In the early 1920s, Oskari Jussila reached a central position as an influential cleric within the Conservative Laestadian movement. In 1919 he was made the editor of newspaper, movement organ Siionin Lähetyslehti. He worked in this position continuously until 1939, and after a break, in 1942–1944. His editorship was successful, and the newspaper even turned a profit. Jussila was active in voicing his negative opinions of the other 1920's Laestadian branches such as the New Awakening. His main concern was their "law-mindedness". In 1920, Jussila visited the Finnish regions in Northern United States, and condemned the local Apostolic Lutheran movement. His newspaper writings of the time tended to sharply counter those who would criticise Conservative Laestadianism in any way. During this time Jussila also actively worked towards creating a folk high school, and in 1923 he established the Ylitornio Christian Folk High School with support from the Conservative Laestadian movement.

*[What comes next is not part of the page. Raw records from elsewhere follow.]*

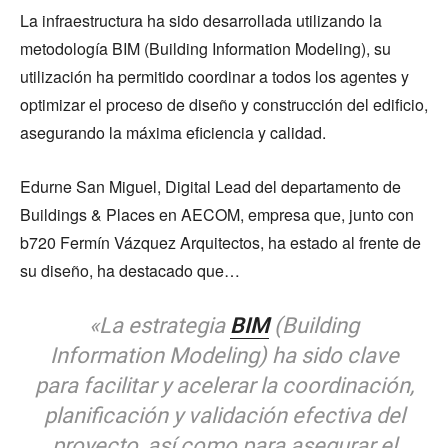
La infraestructura ha sido desarrollada utilizando la
metodología BIM (Building Information Modeling), su
utilización ha permitido coordinar a todos los agentes y
optimizar el proceso de diseño y construcción del edificio,
asegurando la máxima eficiencia y calidad.
Edurne San Miguel, Digital Lead del departamento de
Buildings & Places en AECOM, empresa que, junto con
b720 Fermín Vázquez Arquitectos, ha estado al frente de
su diseño, ha destacado que…
«La estrategia
BIM
(Building
Information Modeling) ha sido clave
para facilitar y acelerar la coordinación,
planificación y validación efectiva del
proyecto, así como para asegurar el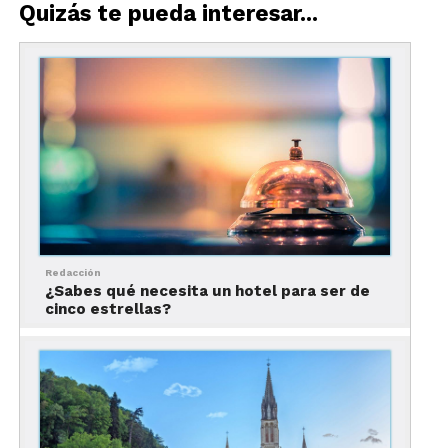
Quizás te pueda interesar...
¿Se requiere visa?
No.
España
, no solicita visa a los mexicanos. Sin
embargo, solo puedes permanecer en territorio
español por un periodo máximo de 90 días. Al
término de ese lapso, debes abandonar el espacio
Schengen (área común migratoria europea) por 90
días antes de volver a ingresar a España.
Redacción
Toma en cuenta que, a partir del 2021, todos los
¿Sabes qué necesita un hotel para ser de
cinco estrellas?
viajeros mexicanos que deseen visitar este país
deberán realizar el trámite del Sistema Europeo de
Información y Autorización de Viaje (ETIAS por
sus siglas en inglés).
¿Debo viajar con pasaporte?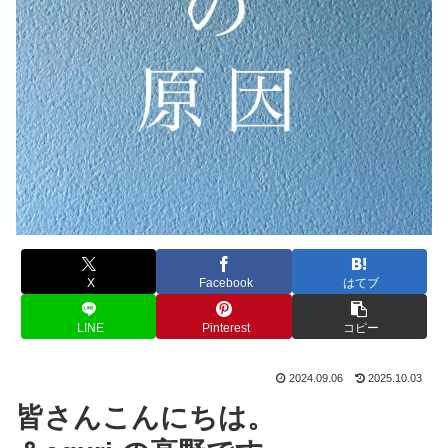
X
Facebook
はてブ
LINE
Pinterest
コピー
2024.09.06
2025.10.03
皆さんこんにちは。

== Parliament membership ==

In 1922, Jussila stood for the parliament membership elections with the National Coalition Party in the northern Oulu electoral district, and was elected. The other Laestadian parliament members were with the Agrarian League. At the time, the parliament was working on a freedom of religion bill. Jussila expressed his strict views, supporting to retain the religious education in Volksschule, and to retain the public and legal status of the Finnish Evangelical Lutheran Church. He also supported increasing or at least keeping the Church budget, and was considered one of the so-called "helmet-wearing priests", who demanded more attention in the national budget toward securing the country's internal and external security. Despite his religious political interests, Jussila's Conservative Laestadian affiliation did not come up in the parliament. Other themes in his work in the parliament was developing Lapland and Peräpohjola, the home regions of his voters.

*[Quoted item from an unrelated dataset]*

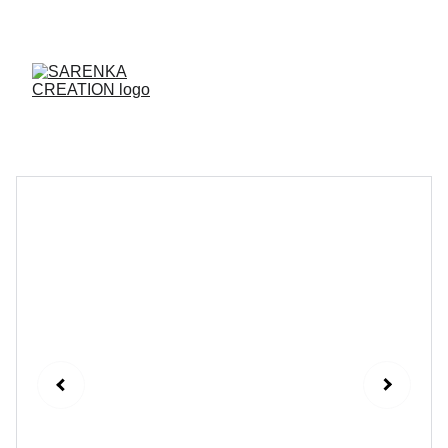
ENVOI DES PRODUITS SOUS 48H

== Final years and heritage ==
Up until his death, Oskari Jussila maintained his persuasion to remain faithful to his religious community. Since his death the relationship between the clergy and the Conservative Laestadianism grew more distant. Jussila's writings gained a central position in the Conservative Laedtadian Elämän Sana subgroup. The influence of the Elämän Sana group has dwindled since, and Jussila is better known as a religious composer and poet, with one hymn, "Käyn armonalttarillesi" being included in the Finnish Lutheran hymnal with the hymn number #316. In addition, the song collection Siionin laulut, compiled by Jussila since its establishment in 1916 until 1939, has created a lasting impression in the Laestadian movement.